[Texto de apoio]

O governo brasileiro desistiu de importar seis mil médicos cubanos ao
país e deve lançar ainda esta semana um programa para atrair
profissionais estrangeiros da Espanha e de Portugal. De acordo com
reportagem do jornal Folha de S. Paulo, a mudança de planos não foi
explicada nem pelo Ministério da Saúde nem pelo Itamaraty, mas há
motivos para o recuo. Segundo o diário paulista, além da sensibilidade
que envolve o regime comunista de Cuba – aliado do governo e do PT e
alvo dos conservadores –, as missões cubanas são aclamadas como trabalho
humanitário, a exemplo do que ocorreu no Haiti, mas não escapam de
críticas de ativistas de direitos humanos e trabalhistas quando são
remuneradas. No modelo usado na Venezuela, Cuba funciona como uma
empresa terceirizada que fornece profissionais da saúde. O governo
contratante paga a Havana pelos serviços e os médicos recebem só uma
parte. Ainda assim, o programa é considerado atrativo para os
profissionais, que ganham cerca de US$ 40 em Cuba, e, no convênio, têm
acesso a benefícios. A desistência do Brasil é um revés para Havana, que
tem dito que o envio dos médicos ao exterior é a sua maior fonte de
divisas e deseja ampliá-lo. O Ministério da Saúde afirma que não há
restrições se profissionais cubanos quiserem se inscrever
individualmente no programa brasileiro, mas estuda condicionar
portugueses e espanhóis como "prioritários".

[/Texto de apoio]

* _O que fazer_
Transcreva na íntegra, sem nenhuma alteração, o texto acima sobre a desistência do governo brasileiro de importar médicos cubanos.

[Material fornecido]

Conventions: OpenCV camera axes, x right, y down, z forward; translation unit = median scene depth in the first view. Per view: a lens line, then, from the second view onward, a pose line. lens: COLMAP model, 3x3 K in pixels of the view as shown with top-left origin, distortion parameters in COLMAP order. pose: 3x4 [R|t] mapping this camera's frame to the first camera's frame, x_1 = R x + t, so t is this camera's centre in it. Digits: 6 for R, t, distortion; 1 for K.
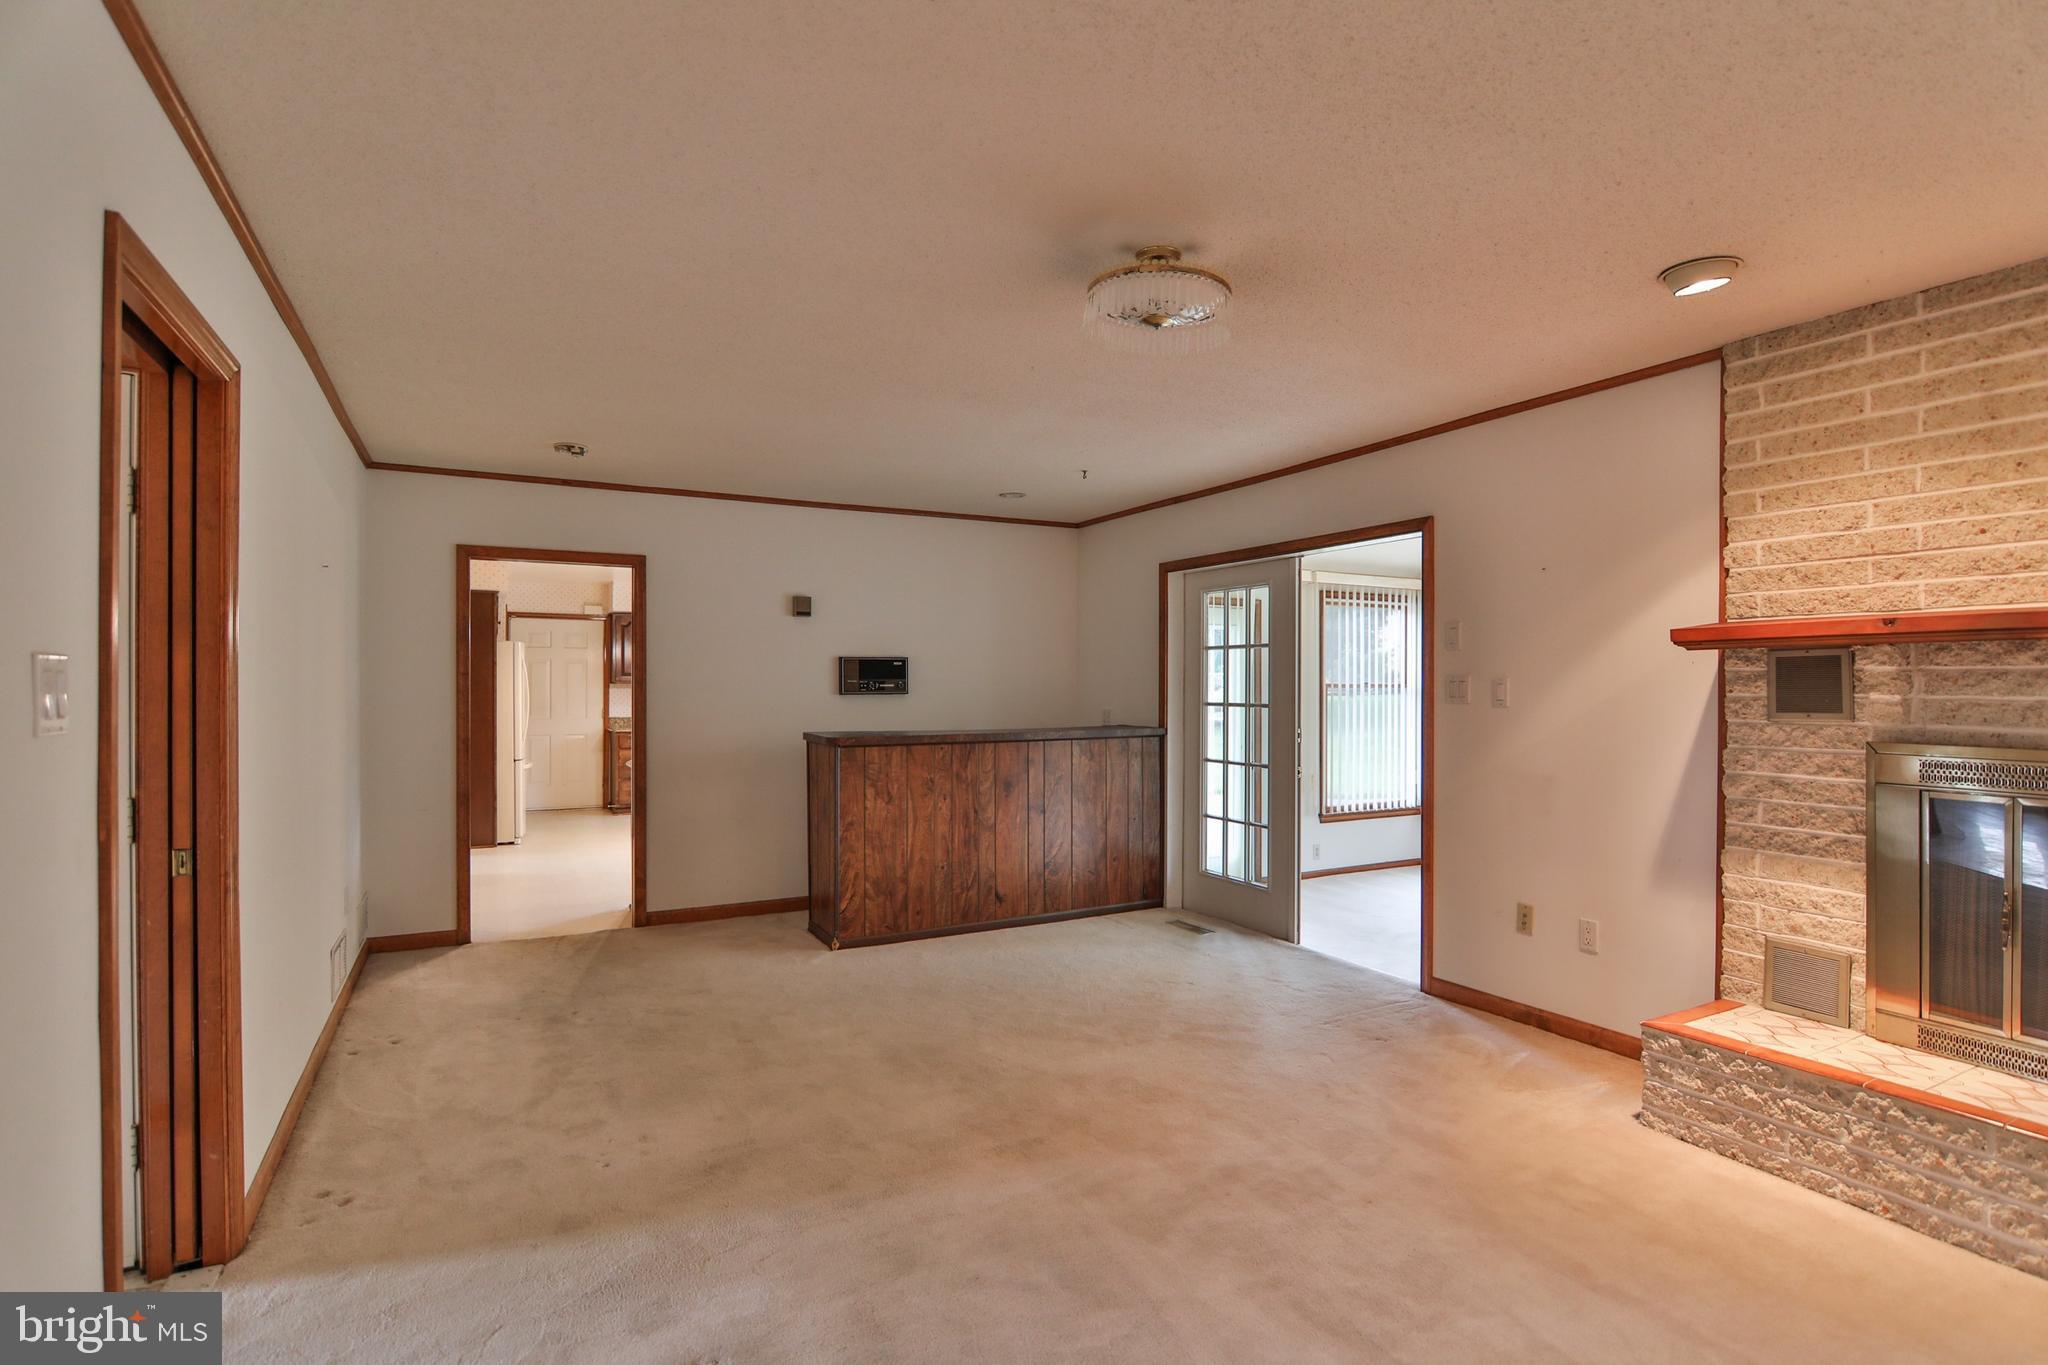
lens RADIAL K [[989.6, 0, 1026.4], [0, 989.6, 688.7], [0, 0, 1]] dist [-0.023568, -0.000158]
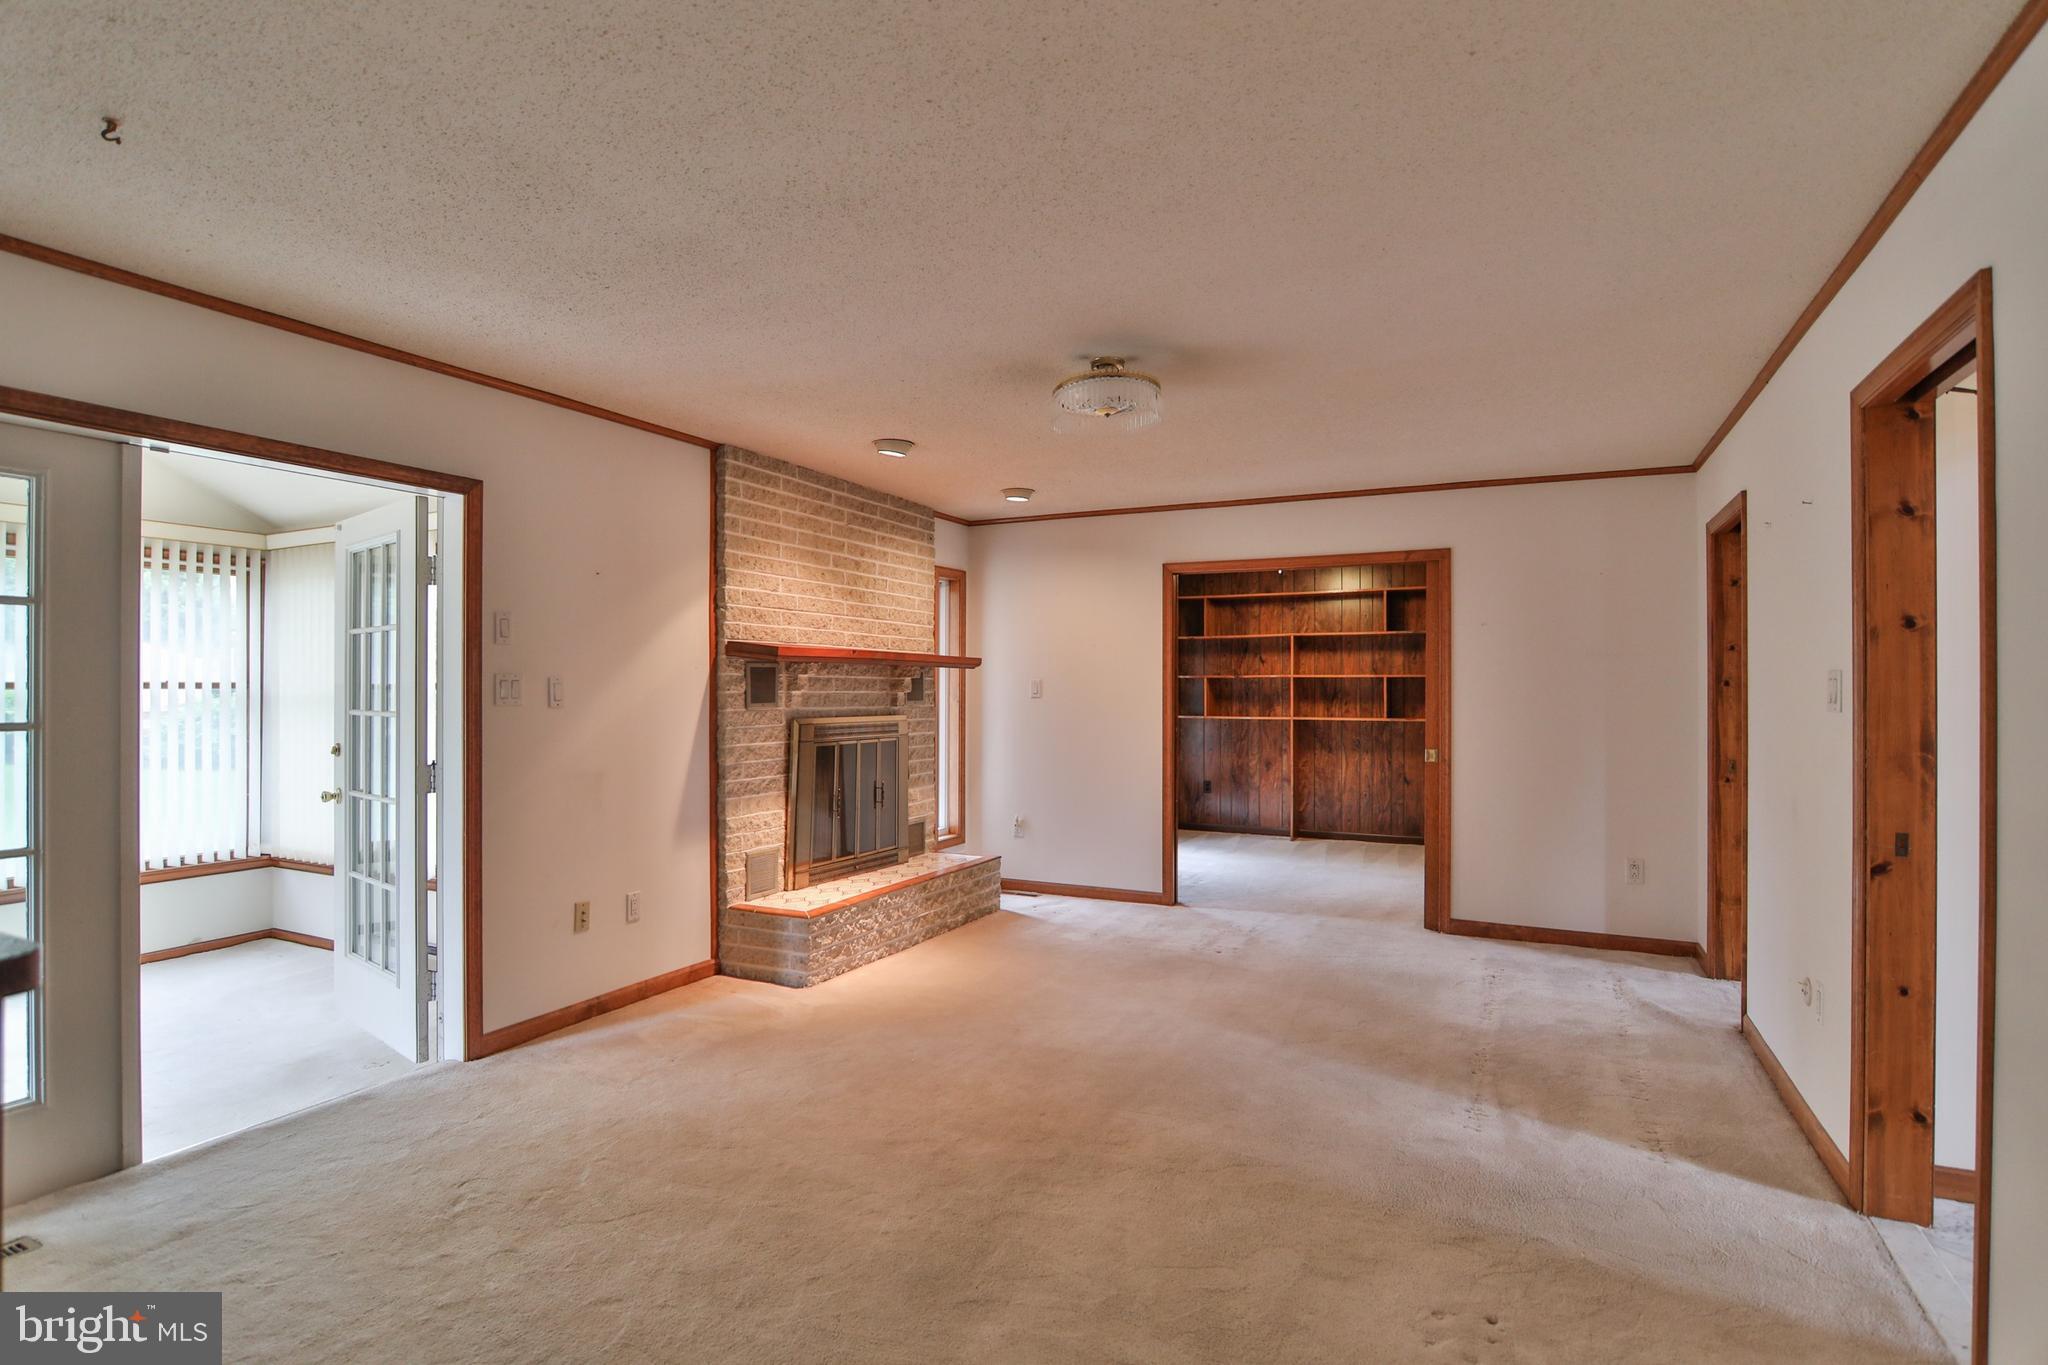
lens RADIAL K [[989.6, 0, 1026.4], [0, 989.6, 688.7], [0, 0, 1]] dist [-0.023568, -0.000158]
pose [[-0.568773, -0.002310, 0.822491, -0.755587], [0.001579, 0.999991, 0.003901, -0.003710], [-0.822493, 0.003517, -0.568764, 1.555765]]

[/Material fornecido]

* _Resposta ao exercício_
O governo brasileiro desistiu de importar seis mil médicos cubanos ao
país e deve lançar ainda esta semana um programa para atrair
profissionais estrangeiros da Espanha e de Portugal. De acordo com
reportagem do jornal Folha de S. Paulo, a mudança de planos não foi
explicada nem pelo Ministério da Saúde nem pelo Itamaraty, mas há
motivos para o recuo. Segundo o diário paulista, além da sensibilidade
que envolve o regime comunista de Cuba – aliado do governo e do PT e
alvo dos conservadores –, as missões cubanas são aclamadas como trabalho
humanitário, a exemplo do que ocorreu no Haiti, mas não escapam de
críticas de ativistas de direitos humanos e trabalhistas quando são
remuneradas. No modelo usado na Venezuela, Cuba funciona como uma
empresa terceirizada que fornece profissionais da saúde. O governo
contratante paga a Havana pelos serviços e os médicos recebem só uma
parte. Ainda assim, o programa é considerado atrativo para os
profissionais, que ganham cerca de US$ 40 em Cuba, e, no convênio, têm
acesso a benefícios. A desistência do Brasil é um revés para Havana, que
tem dito que o envio dos médicos ao exterior é a sua maior fonte de
divisas e deseja ampliá-lo. O Ministério da Saúde afirma que não há
restrições se profissionais cubanos quiserem se inscrever
individualmente no programa brasileiro, mas estuda condicionar
portugueses e espanhóis como "prioritários".